Wenn der Hausherr von Haus 26, einem schmalen Fachwerkbau der Franckeschen Stiftungen aus dem Jahre 1710, an seinem Schreibtisch sitzt, arbeitet er Aug' in Aug' mit den barocken Portraits von vier Vätern des hallischen Pietismus: August Hermann Francke, Philipp Jakob Spener, Gotthilf August Francke und Johann Anastasius Freylinghausen. Schweift sein Blick nach rechts, sieht er gleich neben der Tür im Wechselrahmen seinen Comicliebling Hägar den Schrecklichen. Udo Sträter, der 1992 als Professor für Kirchengeschichte und Pietismusexperte von der Bochumer Universität an die Martin-Luther-Universität in Halle wechselte, fürchtet Widersprüche nicht. Wer im Ruhrgebiet aufgewachsen ist, weiß: Je bunter die Zutaten, um so kreativer die Mischung.

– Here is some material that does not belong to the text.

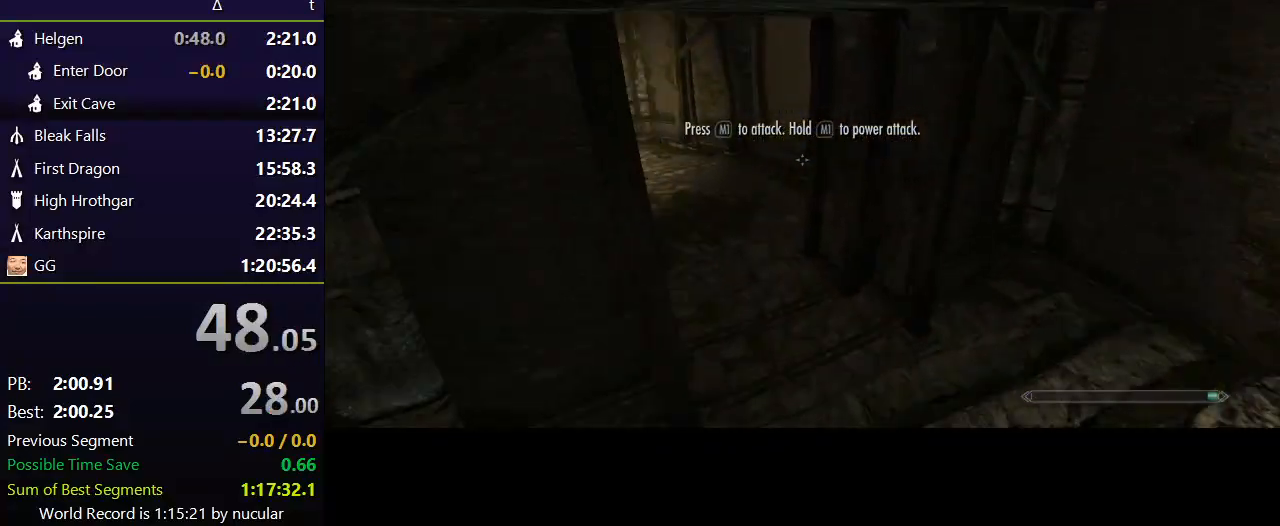
{"keys": ["w"], "mouse": [], "events": [[467, "shift", "up"]]}
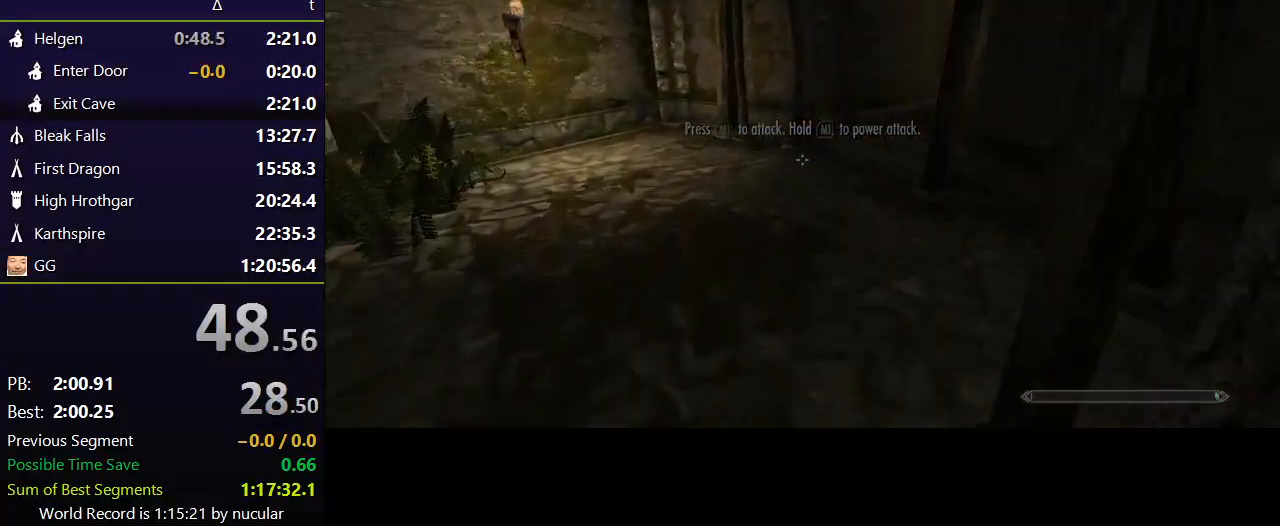
{"keys": ["w"], "mouse": [], "events": [[334, "space", "down"], [501, "space", "up"]]}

Für Friedrich den Großen wie für Friedrich Engels waren Pietisten "Mucker", weltferne, bigotte Frömmler. Nur als Begründer der autobiographischen Literatur ließ man sie gelten, deren tiefe, gefühlvolle Schau in die eigene Seele gegen Ende des 18. Jahrhunderts ein Meisterwerk wie den "Anton Reiser" des Karl Philipp Moritz hervorbrachte.

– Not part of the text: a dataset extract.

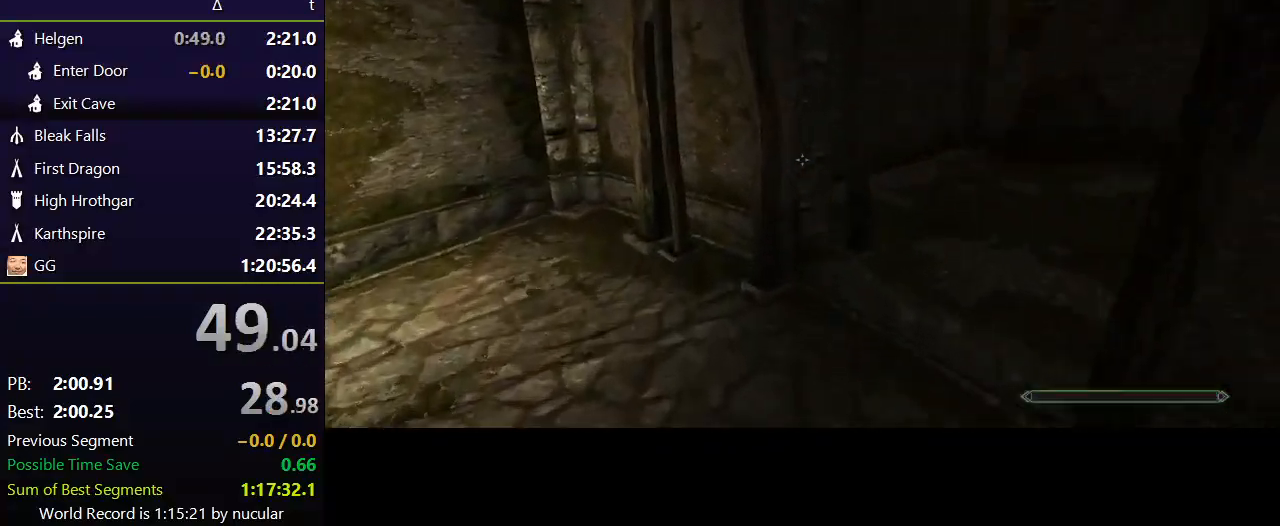
{"keys": ["w"], "mouse": [], "events": []}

Doch entgegen dem Klischee sind die Gründungsväter des klassischen Pietismus, der gegen Ende des 17. Jahrhunderts mit radikalen Parolen und alternativen Projekten die lutherische Kirche aufmischte, alles andere als angepaßt oder engherzig.

Seit der Senat der Universität im April 1995 dem Kooperationsvertrag zwischen Universität und Franckeschen Stiftungen zustimmte, ist in Halle erstmals eine konzertierte wissenschaftliche Aktion institutionalisiert worden, um der deutschen Pietismusforschung einen neuen Schub zu geben, Forschungsvorhaben zu koordinieren, zu betreuen und anzuregen: das Interdisziplinäre Zentrum für Pietismusforschung der Martin-Luther-Universität Halle-Wittenberg in Verbindung mit den Francke schen Stiftungen.

Das Wortungetüm ist die Folge einer komplizierten Rechts- und Faktenlage. Da ist einmal die wissenschaftliche manpower, die Theologieprofessoren der Universität, und da sind zweitens die unerschöpflichen Quellen, die jedes Forscherherz höher schlagen lassen. Aber alle Handschriften zur Geschichte des Pietismus im Archiv sowie über 100 000 Bücher in der Bibliothek sind Eigentum der Franckeschen Stiftungen in Halle, seit die Stiftungen 1991 wieder eine eigene "Rechtspersönlichkeit" wurden.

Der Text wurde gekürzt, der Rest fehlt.